The news was not good: Tisunganane had lost two of his 30 pounds in the past month. He also had been getting fevers, reported his mother, Patricia Matumbo, 30, who has four other children.

"There's no food at home," she explained. "Last year everything was dried out. Nobody harvested anything."

A few minutes later, in another line beside another mango tree, Bande began examining scores of children. She pulled down their eyelids to look for the yellowish tint of jaundice, felt skin for fever and probed stomachs for signs of severe malnutrition or other ailments.

After Bande had seen about 50 children, she was handed a plump 1-year-old girl. She declared with a bright smile, and a hint of surprise, "A healthy baby."

It was, she said, only the second she had seen all day.

When it was Tisunganane's turn, Bande found a belly that was swollen. Because of the boy's declining weight and recurrent fevers, she diagnosed both malnutrition and malaria.

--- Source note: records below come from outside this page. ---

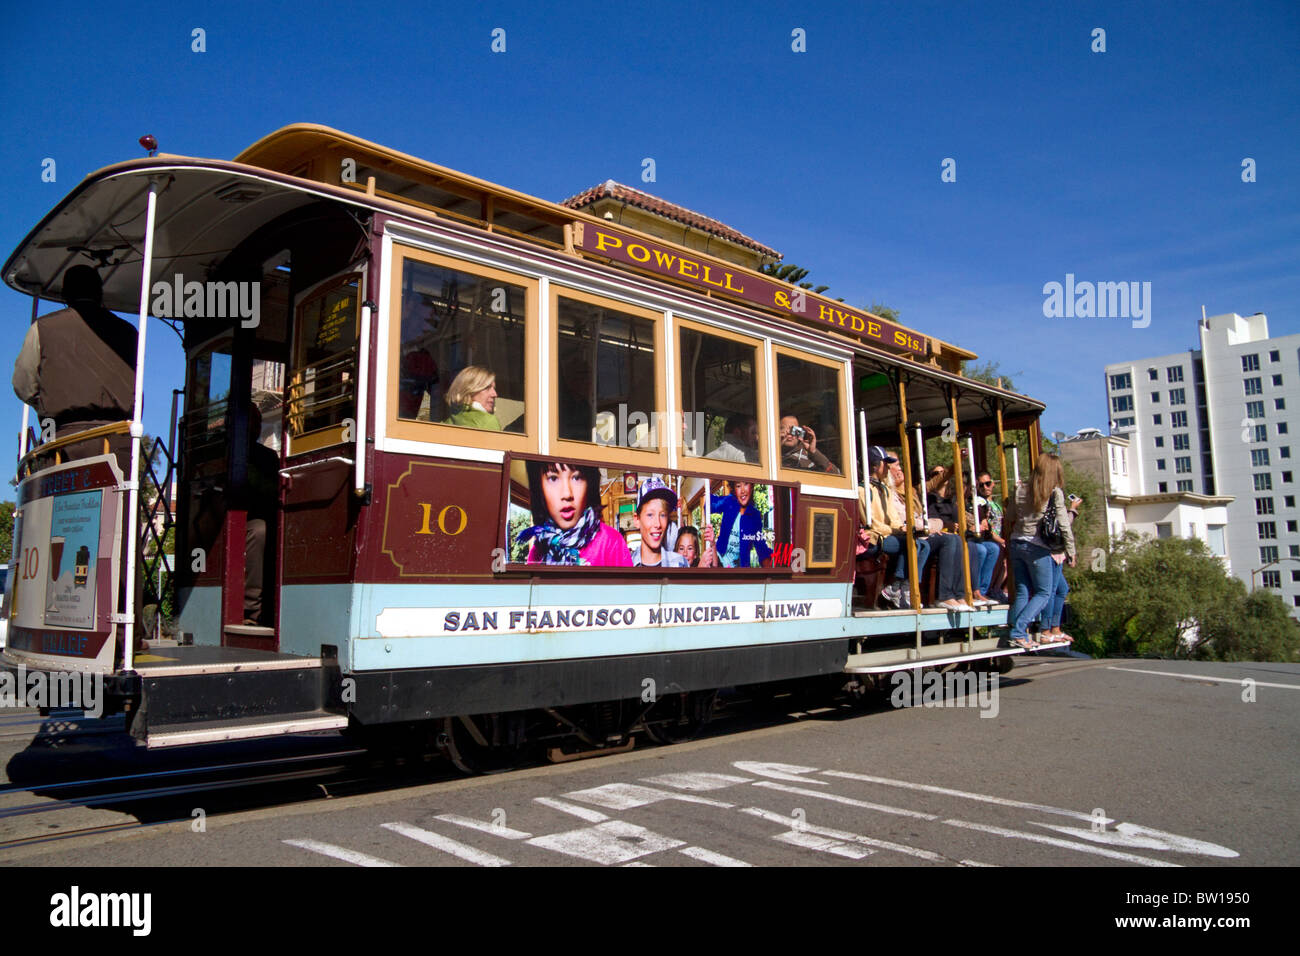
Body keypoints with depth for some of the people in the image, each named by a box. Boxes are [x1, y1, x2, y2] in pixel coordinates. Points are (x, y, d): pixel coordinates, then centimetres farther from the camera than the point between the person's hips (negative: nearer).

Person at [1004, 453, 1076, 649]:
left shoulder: (1021, 490, 5)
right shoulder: (1055, 493, -7)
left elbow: (1009, 517, 14)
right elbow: (1064, 525, -5)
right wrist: (1070, 551, 3)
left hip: (1017, 544, 5)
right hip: (1038, 548, -5)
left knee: (1022, 592, 10)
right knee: (1043, 593, 6)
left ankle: (1016, 633, 4)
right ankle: (1017, 632, -6)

Bande gave Tisunganane's mother a full course of malaria medicine and urged her to somehow find more food for her son to eat.

With luck, Bande said, he would begin recovering soon.

The news was not as good for a 4-year-old girl with skin rashes, mouth sores and a growth chart showing that she had spent her brief lifetime falling short of weight targets. Bande urged the mother to bring her daughter to the hospital immediately.

But she also suspected the child had advanced AIDS, which meant there were limits to what could be done.

Malawi has an estimated 65,000 children under the age of 5 with HIV, the virus that causes AIDS.

While nations such as South Africa have sharply cut transmission of the virus from mothers to children through one-time doses of nevirapine, the antiretroviral drug is only just beginning to be deployed widely in Malawi's rural areas. The country's per-capita income of $170 a year is one of the lowest in the world, and abject poverty makes breast-feeding, which can also pass the virus to infants, a necessity for many.